> **What you need to do**
a) In the MATLAB forum thread about looping over imported tables, how many Excel files does the poster say they have?
b) Continue the MATLAB forum thread about looping over imported tables from the point where it stops.

> **Quoted passage**
========================================================================

MATLAB Answers

How to write a Loop to run a specific code to every table in a cell

10 views (last 30 days)
Behzad Navidi
Behzad Navidi on 20 Dec 2019
Edited: dpb on 23 Dec 2019
I have many excel files (540 files) which I used this code to import them to Matlab:
D = 'C:\Users\Behzad\Desktop\New folder (2)';
filePattern = fullfile(D, '*.xlsx');
file = dir(filePattern);
x={};
for k = 1 : numel(file)
baseFileName = file(k).name;
fullFileName = fullfile(D, baseFileName)
x{k} = readtable(fullFileName);
fprintf('read file %s\n', fullFileName);
end
After doing that x is a 1*540 cell which contains 540 tables. I want to apply this code below for all these tables:
T = readtable(filename);
sort = sortrows(T, 8);
selected_table = sort (:, 8:9);
dt1 = datetime([1982 01 01]);
dt2 = datetime([2018 12 31]);
allDates = (dt1 : calmonths(1) : dt2).';
allDates.Format = 'MM/dd/yyyy';
tempTable = table(allDates(~ismember(allDates,selected_table.data)), NaN(sum(~ismember(allDates,selected_table.data)),size(selected_table,2)-1),'VariableNames',selected_table.Properties.VariableNames);
T2 = outerjoin(sort,tempTable,'MergeKeys', 1);
T2 = fillmissing(T2, 'next', 'DataVariables', {'lat', 'lon', 'station_elevation'})
I don't know how to do that. I guess I should use the loop again but haven't any idea how to do it.
Best Regards

  2 Comments

Behzad Navidi
Behzad Navidi on 20 Dec 2019
it's hard for me I don't know how to write the code. I mean I can do this on a paper but as I'm new to Matlab I don't know this language well. the problem is I don't know how to define a new loop when x{k} is generated from the previous loop. I searched a lot and write this code below:
% allDates should be out of the loop because it's not necessary to be in the loop
dt1 = datetime([1982 01 01]);
dt2 = datetime([2018 12 31]);
allDates = (dt1 : calmonths(1) : dt2).';
allDates.Format = 'MM/dd/yyyy';
% creating loop
for idx = 1:numel(x)

========================================================================

> **Records supplied**
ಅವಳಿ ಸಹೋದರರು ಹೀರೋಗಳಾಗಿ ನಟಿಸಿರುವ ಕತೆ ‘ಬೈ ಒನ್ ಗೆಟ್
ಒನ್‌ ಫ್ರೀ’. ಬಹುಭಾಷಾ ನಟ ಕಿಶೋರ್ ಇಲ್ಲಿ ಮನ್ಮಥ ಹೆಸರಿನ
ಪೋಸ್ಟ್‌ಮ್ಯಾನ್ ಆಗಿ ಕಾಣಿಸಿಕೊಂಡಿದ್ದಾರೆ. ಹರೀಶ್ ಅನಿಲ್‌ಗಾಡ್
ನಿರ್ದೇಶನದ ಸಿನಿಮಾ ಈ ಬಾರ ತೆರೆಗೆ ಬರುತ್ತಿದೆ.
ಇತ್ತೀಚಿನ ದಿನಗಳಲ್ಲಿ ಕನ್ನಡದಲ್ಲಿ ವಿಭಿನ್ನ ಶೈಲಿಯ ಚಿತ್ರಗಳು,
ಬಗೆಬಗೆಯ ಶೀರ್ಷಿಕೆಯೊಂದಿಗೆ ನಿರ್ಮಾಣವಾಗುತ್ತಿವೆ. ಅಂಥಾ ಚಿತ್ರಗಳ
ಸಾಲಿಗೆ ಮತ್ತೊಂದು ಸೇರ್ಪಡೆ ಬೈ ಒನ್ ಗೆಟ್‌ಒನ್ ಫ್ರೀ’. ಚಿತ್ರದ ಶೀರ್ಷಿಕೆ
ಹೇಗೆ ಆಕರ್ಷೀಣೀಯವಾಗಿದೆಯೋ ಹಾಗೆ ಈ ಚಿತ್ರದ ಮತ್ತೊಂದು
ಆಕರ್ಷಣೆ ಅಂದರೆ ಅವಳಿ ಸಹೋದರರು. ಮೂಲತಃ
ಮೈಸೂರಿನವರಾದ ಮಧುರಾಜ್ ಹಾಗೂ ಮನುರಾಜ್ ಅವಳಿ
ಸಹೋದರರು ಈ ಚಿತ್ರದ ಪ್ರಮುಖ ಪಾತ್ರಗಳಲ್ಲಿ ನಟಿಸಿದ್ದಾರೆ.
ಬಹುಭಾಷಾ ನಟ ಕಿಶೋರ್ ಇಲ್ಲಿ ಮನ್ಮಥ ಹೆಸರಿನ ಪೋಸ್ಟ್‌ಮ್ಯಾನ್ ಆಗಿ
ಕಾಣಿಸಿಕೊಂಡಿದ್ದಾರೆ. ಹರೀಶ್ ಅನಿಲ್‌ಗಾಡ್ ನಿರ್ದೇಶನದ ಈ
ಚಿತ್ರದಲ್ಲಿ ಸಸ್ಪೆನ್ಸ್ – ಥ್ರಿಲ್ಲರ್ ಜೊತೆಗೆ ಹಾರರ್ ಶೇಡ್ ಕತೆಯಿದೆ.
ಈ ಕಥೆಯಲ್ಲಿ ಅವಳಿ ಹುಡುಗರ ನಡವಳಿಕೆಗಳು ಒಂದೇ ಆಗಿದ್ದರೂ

========================================================================

> **Task-by-task results**
a) 540 files.

b)
T = readtable(idx);
sort = sortrows(T, 8);
selected_table = sort (:, 8:9);
tempTable = table(allDates(~ismember(allDates,selected_table.data)), NaN(sum(~ismember(allDates,selected_table.data)),size(selected_table,2)-1),'VariableNames',selected_table.Properties.VariableNames);
T2 = outerjoin(sort,tempTable,'MergeKeys', 1);
T2 = fillmissing(T2, 'next', 'DataVariables', {'lat', 'lon', 'station_elevation'})
end
if you can help with this issue too, I would be grateful.

Sign in to comment.

Accepted Answer

Adam Danz
Adam Danz on 20 Dec 2019
Edited: Adam Danz on 20 Dec 2019
I can't run your code but here are some feedback at first glance.
First, always use correct indentation so that it's much easier to read the code. "Smart indentation" can be done by selecting all of the code and pressing ctrl+i.
See my 3 notes within your code.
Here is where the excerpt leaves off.